As in any hazardous material situation, it is helpful to have a knowledge of the materials that caused the contamination, the amount of exposure, and the body areas affected. If the accident involves transportation of radioactive materials, the contents and activity are clearly labeled on the package.
Pre-arrival communication preparation should involve all parties. Common language should be decided upon. Rads or Gray of radiation are not easily calculated at the scene. Contamination is more easily expressed in either disintigrations per minute (DPM) or counts per minutes (CPM.) Input should also come from a radiation technologist or radiation physicist as part of disaster preparedness. The hospital radiation safety officer (RSO) is a good choice. Data not only about the contamination, if present, but the type of accident, materials if known, and the areas involved are imporant pieces of information.
On arrival of the patient at the hospital the ambulance or helicopter and its personnel must be considered to be contaminated. The patient cannot simply be wheeled through the hospital on a potentially contaminated ambulance gourney by potentially contaminated personnel. Contamination may be spread throughout the hospital quickly by an unknowing staff.
Video of clean team transfer at heliport.
Video of clean team transfer at ambulance bay. (1 MB)
The simplest method to avoid this problem is to perform a clean team transfer. Such a transfer is performed by defining a zone of potential contamination around the arriving vehicle. An ambulance can back up to a piece of Herculite that will serve as the contaminated zone. Ambulance staff should not leave the area. The ambulance staff is met by the hospital staff at the edge of this zone. The ambulance gourney and the hospital cart are placed side by side at the edge of the zone. Ambulance personnel stay on one side, hospital staff stay on the other. The patient is then transferred to the clean gourney to be transported anywhere in the hospital. The cart and wheels are not contaminated so the hospital remains clean. Radiation will not jump off the patient to contaminate the surroundings.
Similar procedures can be performed with helicopter staff. Herculite is not a good choice for a landing zone as it may be blown up and become caught in the rotors of the helicopter. The landing zone however usually has a painted circle or square. The interior of this area can be considered to be potentially contaminated, and the clean team transfer can occur at the border.
In this manner, the patient can be taken directly to the emergency care area, operating room, CT scanner, or any other place in the hospital with complete assurance that contamination will not be spread throughout the facility.
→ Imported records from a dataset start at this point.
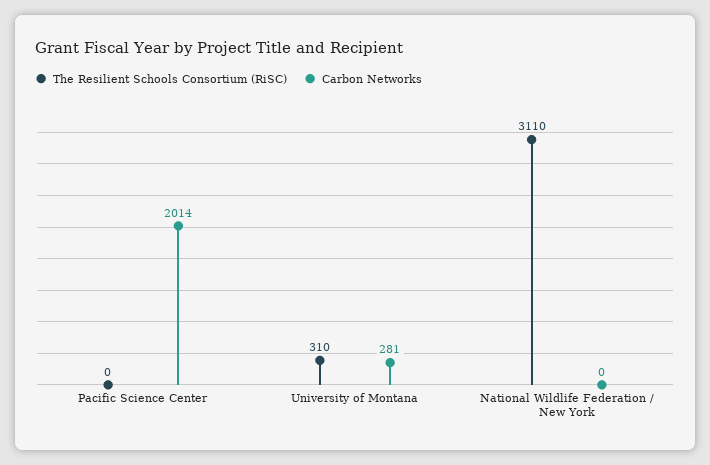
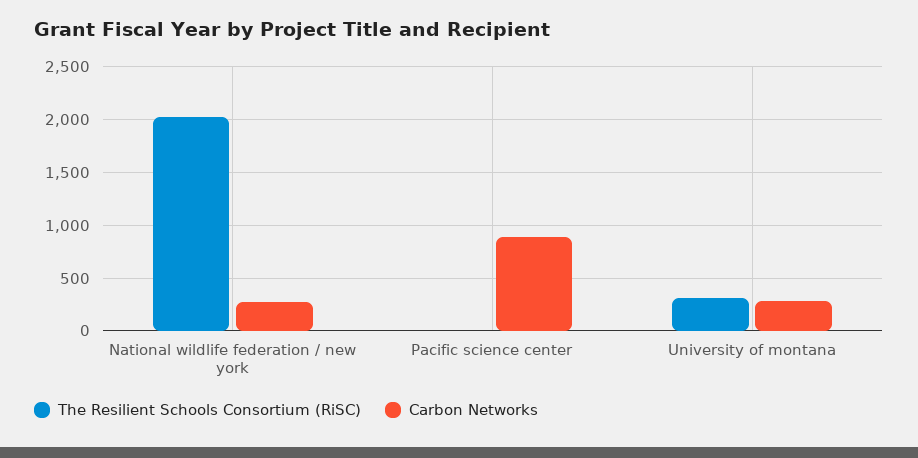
Carbon Networks, Pacific Science Center: 2014 -> 900
The Resilient Schools Consortium (RiSC), National Wildlife Federation / New York: 3110 -> 2000
Carbon Networks, National Wildlife Federation / New York: 0 -> 300

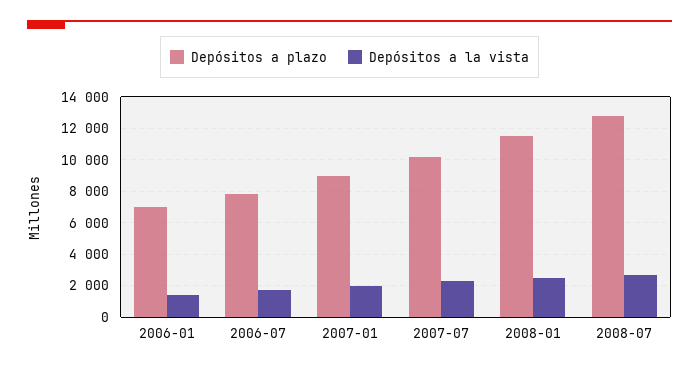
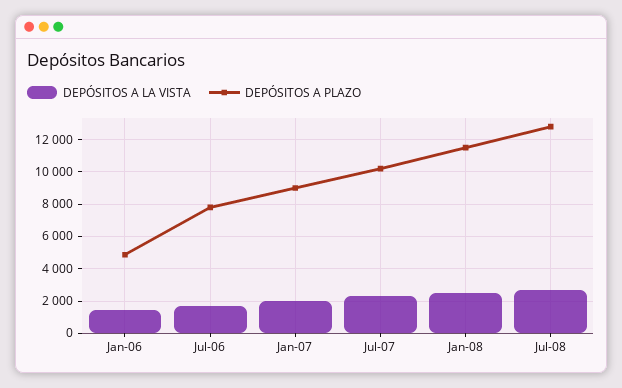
Depósitos a plazo, 2006-01: 7000 -> 5000

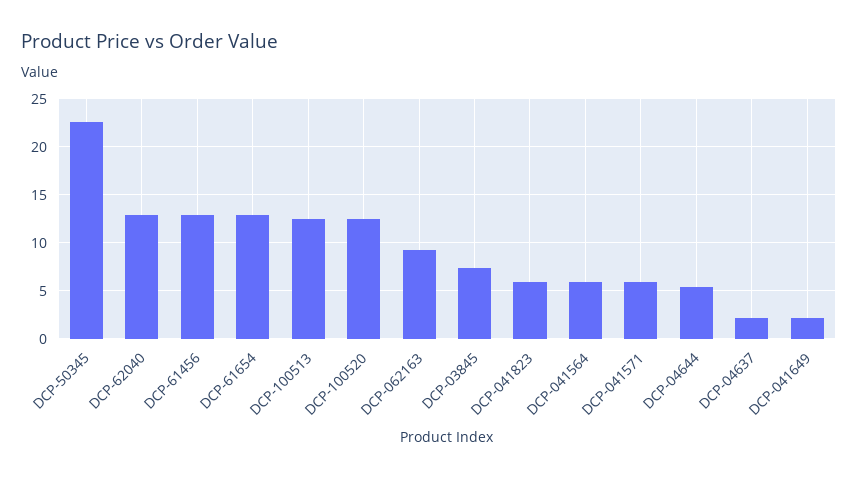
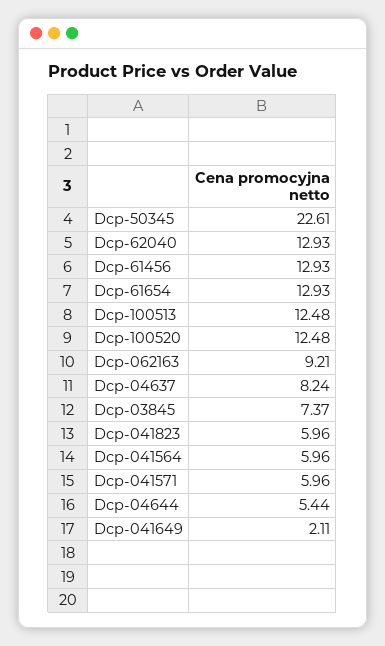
DCP-04637: 2 -> 8.24

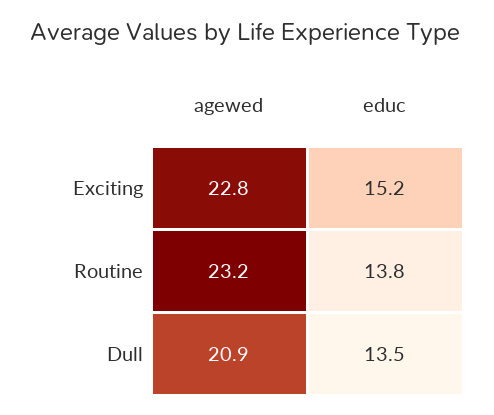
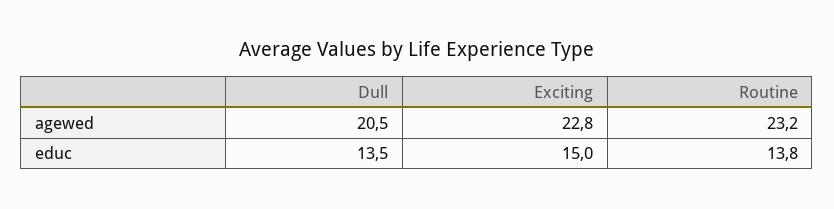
educ, Exciting: 15.2 -> 15
agewed, Dull: 20.9 -> 20.5

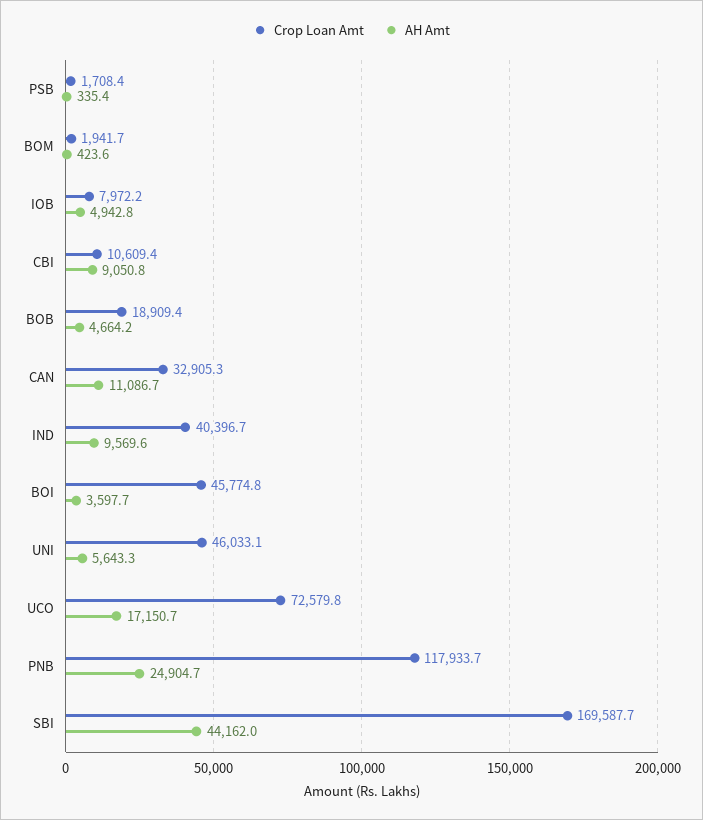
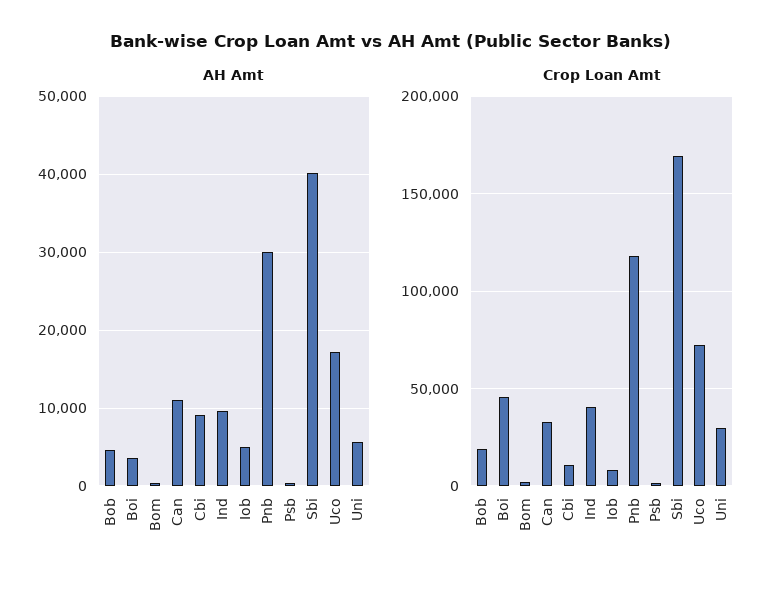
Crop Loan Amt, UNI: 46033.1 -> 30000
AH Amt, PNB: 24904.7 -> 30000
AH Amt, SBI: 44162 -> 40000

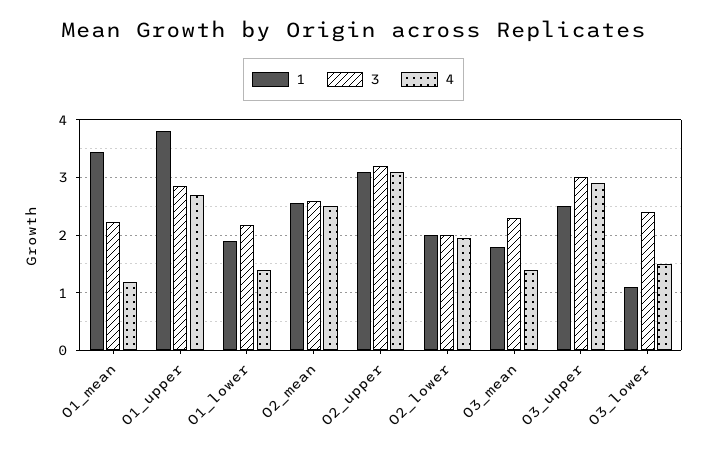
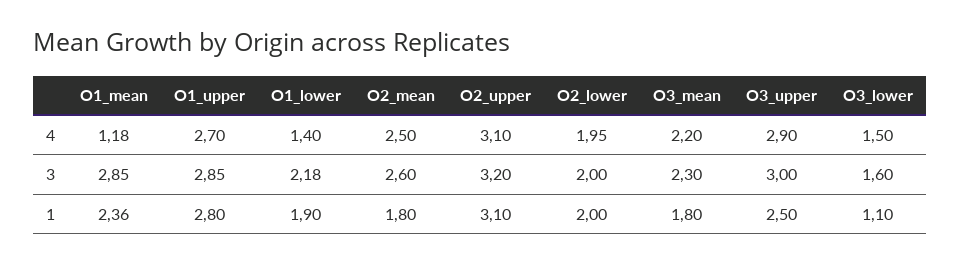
1, O1_mean: 3.4 -> 2.36
3, O1_mean: 2.2 -> 2.85
1, O1_upper: 3.8 -> 2.8
1, O2_mean: 2.6 -> 1.8
4, O3_mean: 1.4 -> 2.2
3, O3_lower: 2.4 -> 1.6

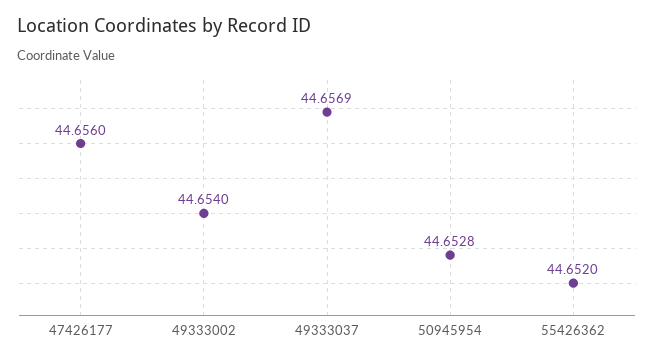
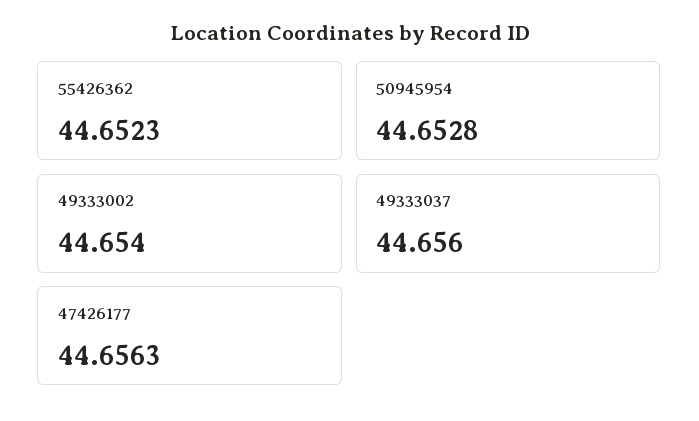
47426177: 44.656 -> 44.6563
49333037: 44.6569 -> 44.656
55426362: 44.652 -> 44.6523

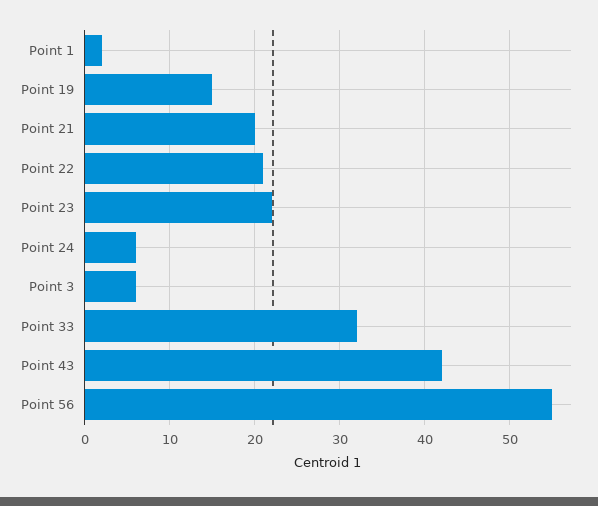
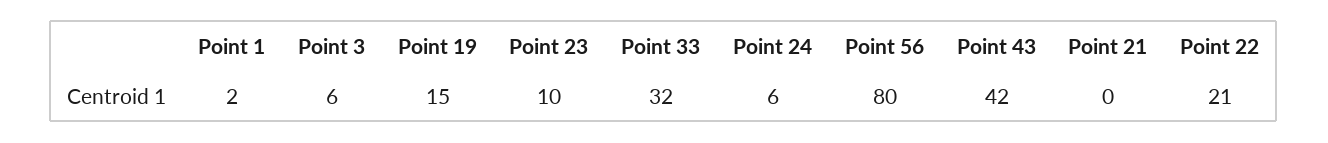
Point 21: 20 -> 0
Point 23: 22 -> 10
Point 56: 55 -> 80

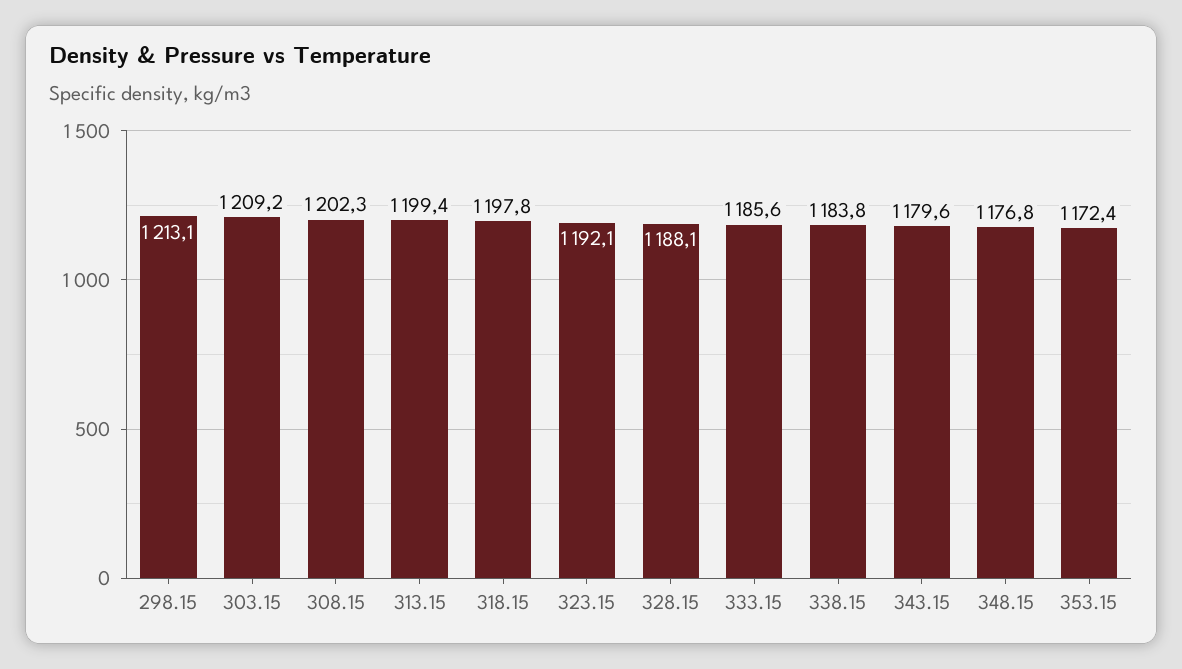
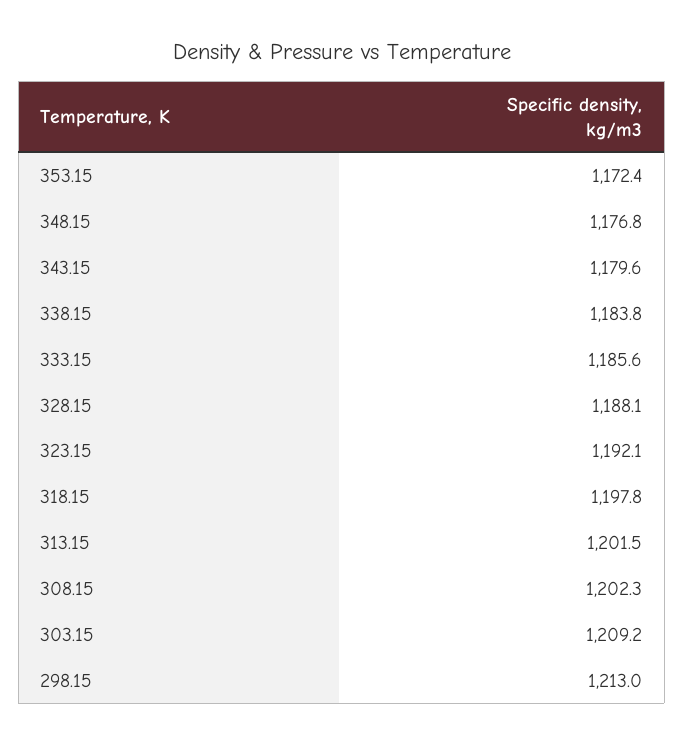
298.15: 1213.1 -> 1213
313.15: 1199.4 -> 1201.5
The emergency responders should be checked by a radiation technologist that is experienced in detecting contamination. Nuclear medicine technologists who routinely survey areas for contamination are a good choice. While waiting, the emergency responders should not be allowed to drink, eat or smoke. If there is contamination, these actions may result in converting a more easily treated external contamination to a more difficult to manage internal contamination.
Total body surveys of the responders and the interior of the vehicle should be performed according to routine procedures. Again, an RSO is often helpful in directing activities. Once the emergency responders and the vehicle are determined to be clear of contamination, or the contaminated areas have been cleaned, they are free to go.